Observability

Your teams and projects produce lots of operational data and you can take advantage of AI tools such as AWS GuardDuty and NewRelics AI alerts to reduced the MTTR (mean time to repair) significantly. However, the noise surrounding custom metrics alerts and cloud watch alerts could be significant. And although Splunk collects all application and system generated logs, enterprise Splunk tool is not designed and built for AI. So none of the current toolsets had insight into application generated error, audit and debug logs.
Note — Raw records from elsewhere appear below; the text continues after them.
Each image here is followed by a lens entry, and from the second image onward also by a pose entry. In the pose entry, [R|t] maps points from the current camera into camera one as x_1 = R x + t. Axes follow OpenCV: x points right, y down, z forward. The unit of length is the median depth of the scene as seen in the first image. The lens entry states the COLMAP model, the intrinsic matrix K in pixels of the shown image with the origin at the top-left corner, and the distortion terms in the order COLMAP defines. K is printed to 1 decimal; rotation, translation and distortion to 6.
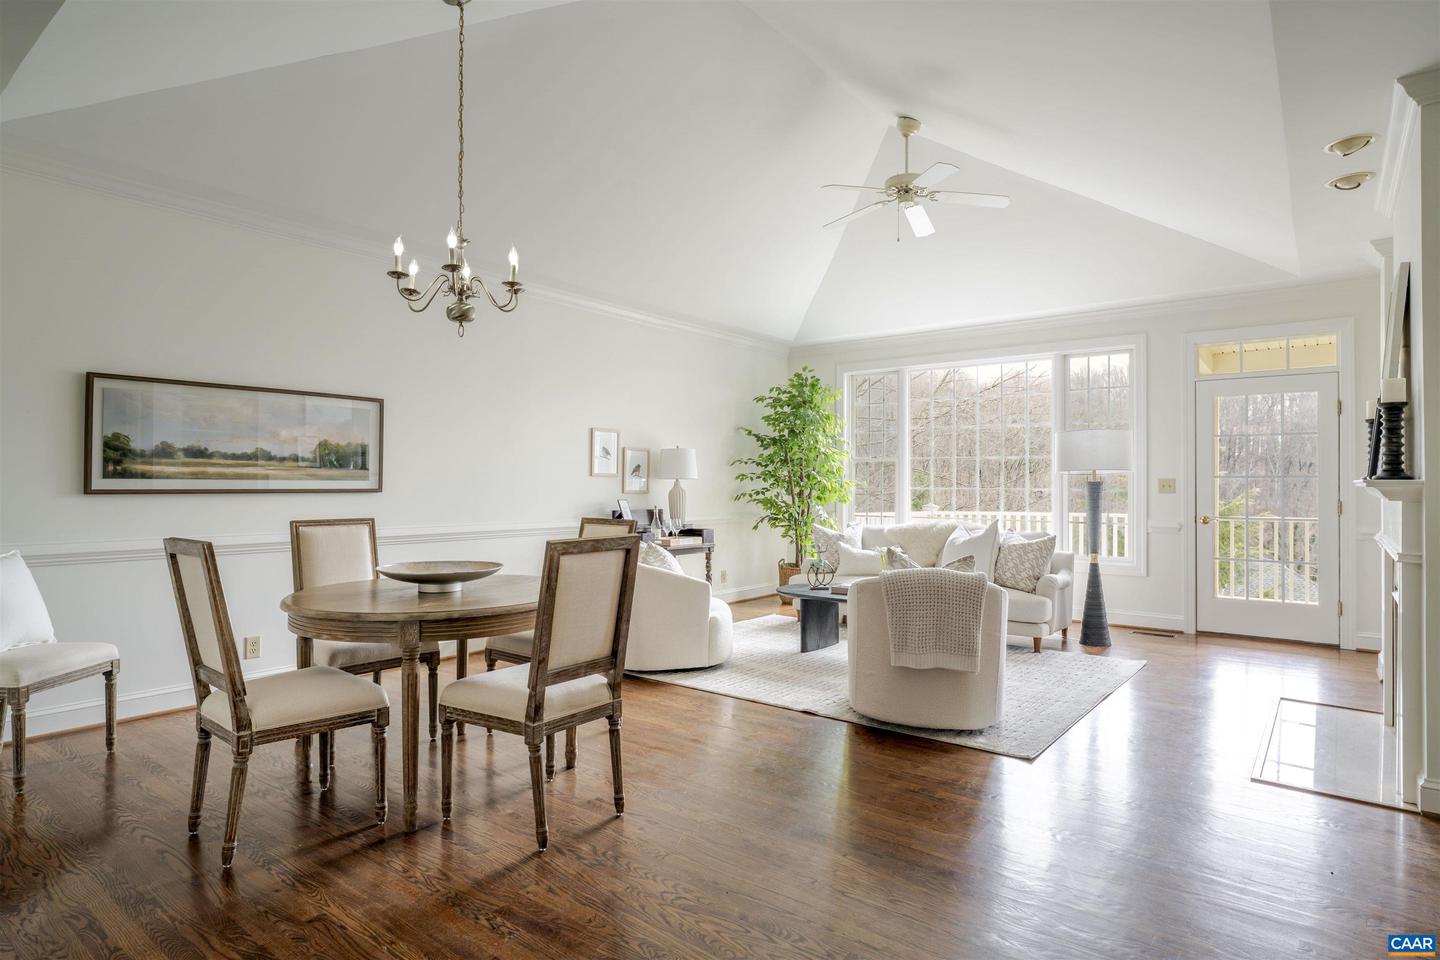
lens RADIAL K [[782.7, 0, 723.5], [0, 782.7, 480.9], [0, 0, 1]] dist [-0.001967, -0.000570]
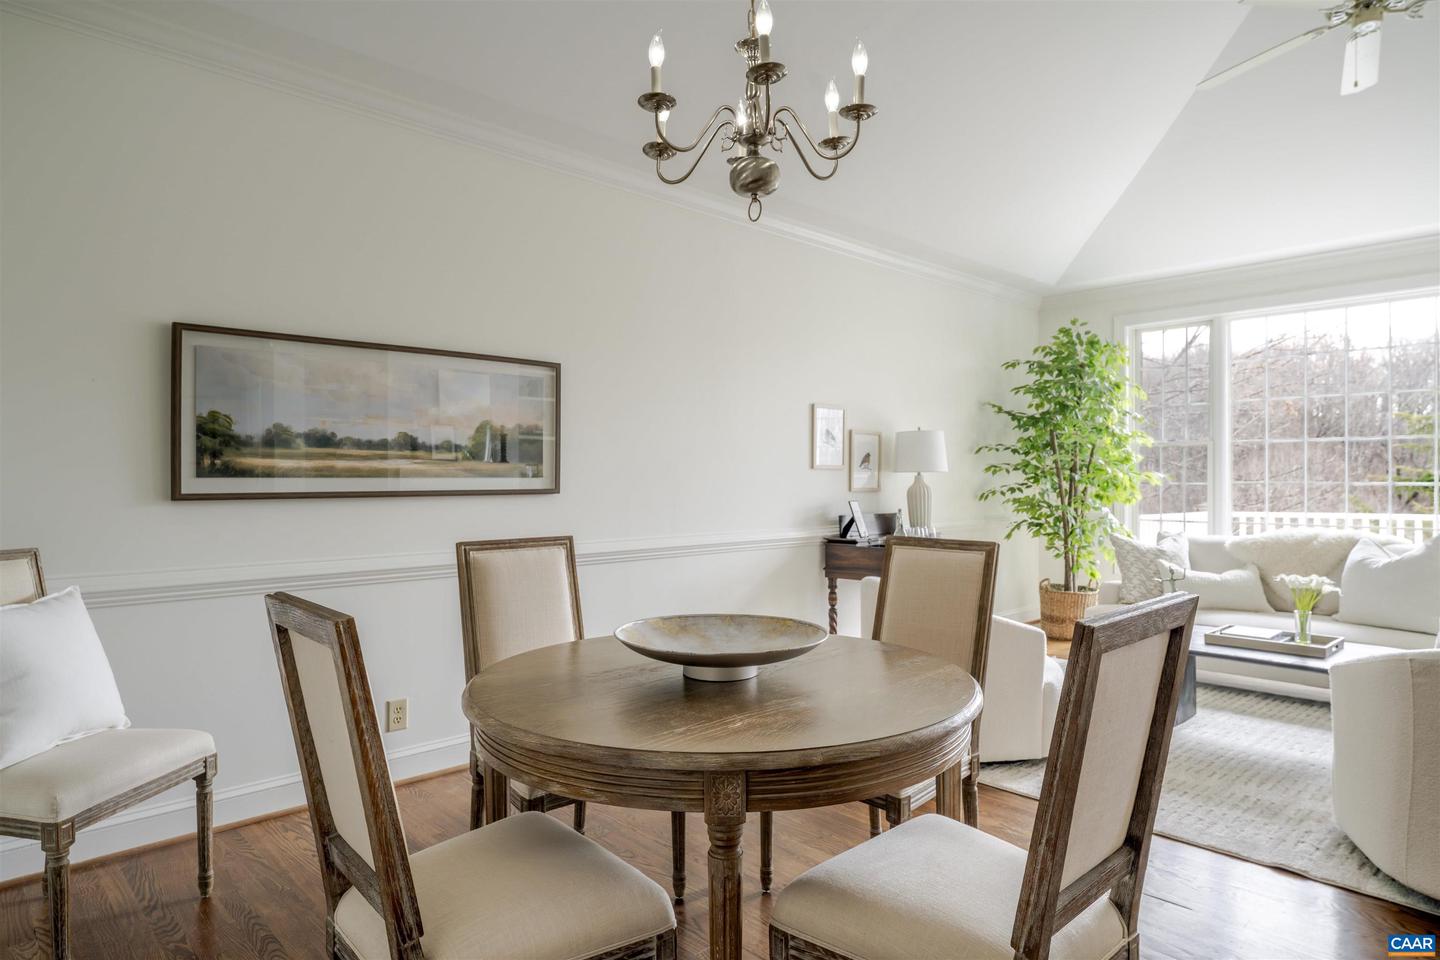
lens RADIAL K [[845.0, 0, 720.0], [0, 845.0, 480.0], [0, 0, 1]] dist [-0.001852, -0.000232]
pose [[0.988495, -0.005278, -0.151161, -0.173692], [0.006458, 0.999952, 0.007315, -0.002604], [0.151115, -0.008207, 0.988482, 0.256980]]
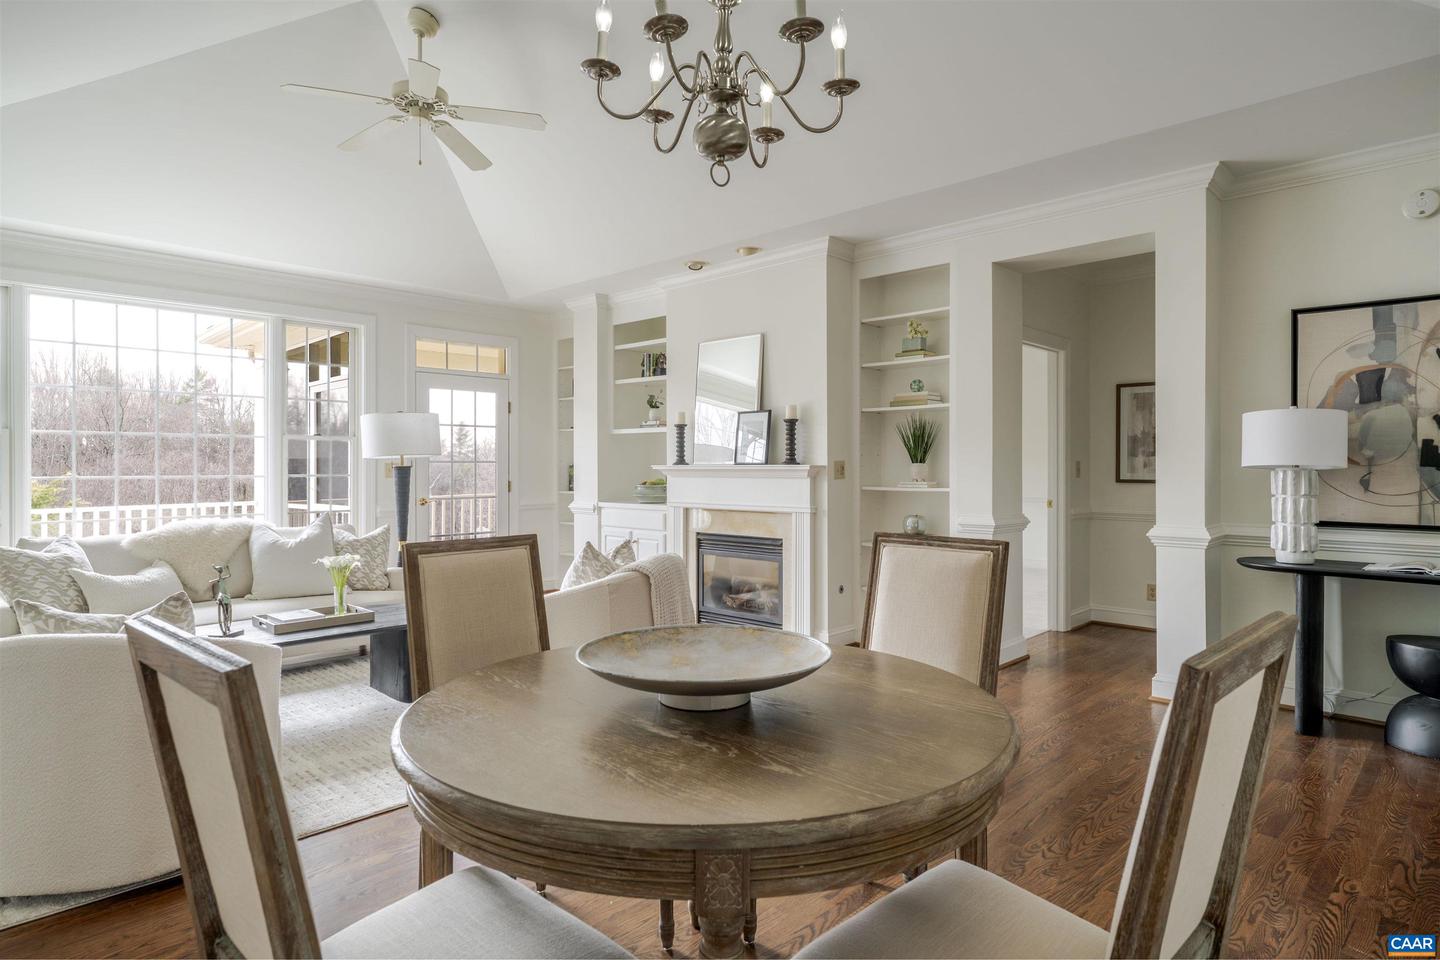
lens RADIAL K [[803.5, 0, 710.8], [0, 803.5, 470.3], [0, 0, 1]] dist [-0.003276, 0.000432]
pose [[0.110398, -0.007735, 0.993857, -0.550145], [0.000754, 0.999970, 0.007699, -0.002020], [-0.993887, -0.000100, 0.110401, 0.610058]]
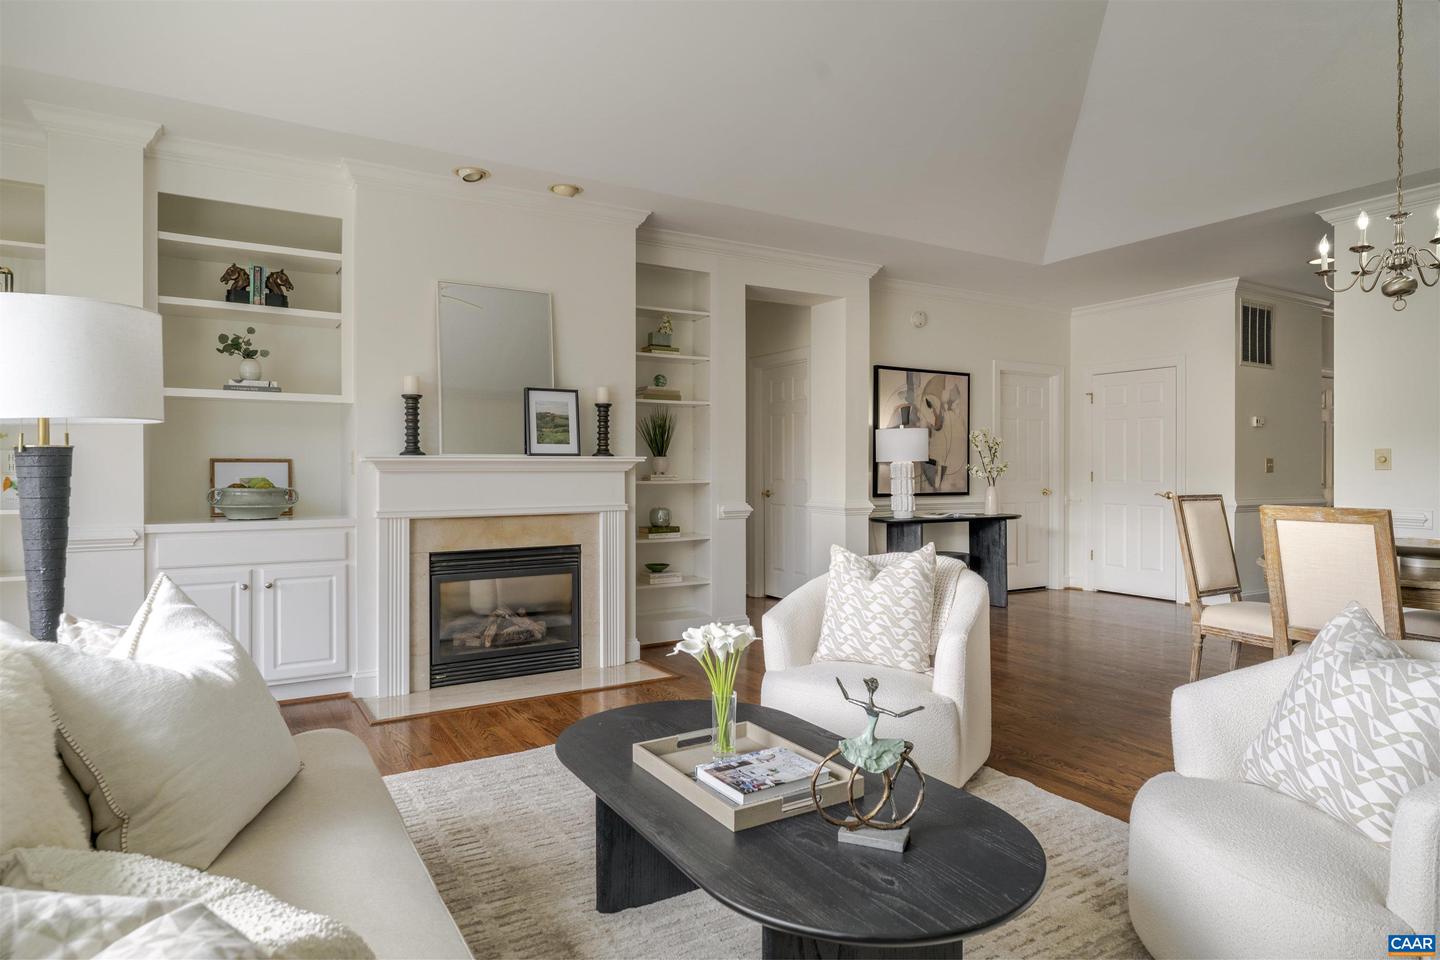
lens RADIAL K [[840.4, 0, 722.7], [0, 840.4, 467.7], [0, 0, 1]] dist [-0.001044, -0.000359]
pose [[-0.937172, -0.001466, 0.348864, 0.061617], [-0.001593, 0.999999, -0.000074, 0.011740], [-0.348863, -0.000625, -0.937173, 1.484504]]
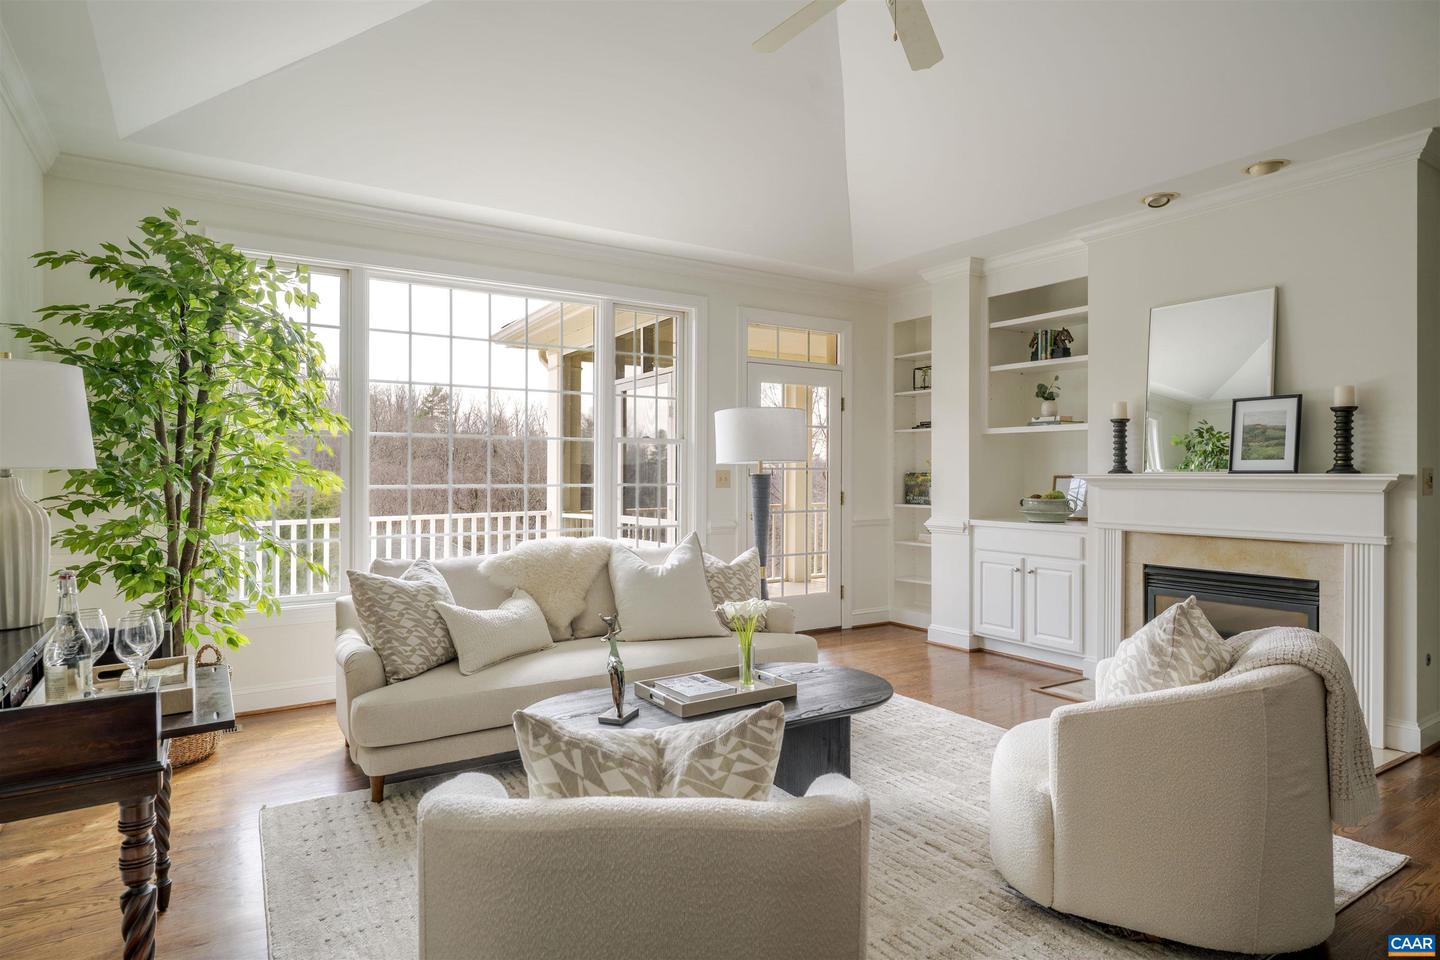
lens RADIAL K [[800.2, 0, 720.0], [0, 800.2, 480.0], [0, 0, 1]] dist [-0.002436, -0.000364]
pose [[0.327987, -0.009691, 0.944632, -0.346958], [-0.001047, 0.999943, 0.010622, -0.002323], [-0.944682, -0.004473, 0.327959, 0.921398]]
Our federal customer’s application logs are a gold mine when it comes to detecting anomalies to provide additional context surrounding alerts that are triggered for memory, CPU usage, database CPU, slow response times.

To use Artificial Intelligence to minize the MTTR, one of the first task was to convert the current project application and audit logging to json format. The team used AWS glue jobs to convert them to parquet format for AI/ML ingestion. Using the enterprise DataBricks platform and MLFlow the team successfully operationalized the models that were created using the unsupervised methodology to detect anomalies near real time. These anomaly detections helped the team to reduce mean time between failures (MTBF) dramatically as well as being able to identify and fix data quality issues and code issues which caused CPU spikes and high response times. The additional contextual intelligence had reduced the time it took the DevSecOps teams to complete root cause analysis significantly. 

AI Photo.jpg

Currently the team is working on two additional AI/ML use cases. 
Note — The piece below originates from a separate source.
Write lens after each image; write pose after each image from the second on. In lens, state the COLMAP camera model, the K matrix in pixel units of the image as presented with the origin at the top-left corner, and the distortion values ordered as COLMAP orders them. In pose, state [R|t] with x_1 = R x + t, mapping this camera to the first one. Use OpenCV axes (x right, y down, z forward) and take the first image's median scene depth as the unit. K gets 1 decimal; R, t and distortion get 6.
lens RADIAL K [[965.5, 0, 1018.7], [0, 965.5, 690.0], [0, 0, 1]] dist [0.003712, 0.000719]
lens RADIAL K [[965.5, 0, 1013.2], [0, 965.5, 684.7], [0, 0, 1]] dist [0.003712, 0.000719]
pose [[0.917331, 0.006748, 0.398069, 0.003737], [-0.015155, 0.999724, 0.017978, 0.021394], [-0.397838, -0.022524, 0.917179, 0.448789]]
  • NewRelic alerts surrounding custom insights events does not exploit AI. This is causing a lot of noise for alerts based on custom events and cloudwatch alerts.  The goal is to build models for the NewRelic custom insights events and cloudwatch events and rely on home grown AI/ML alerts for these events.

  • Build models that use the main project’ application and system audit logs to detect insider threats. The goal is to detect suspicious access patterns and alert the SOC team to investigate further.

We’ll write a follow on to report how these two cases developed.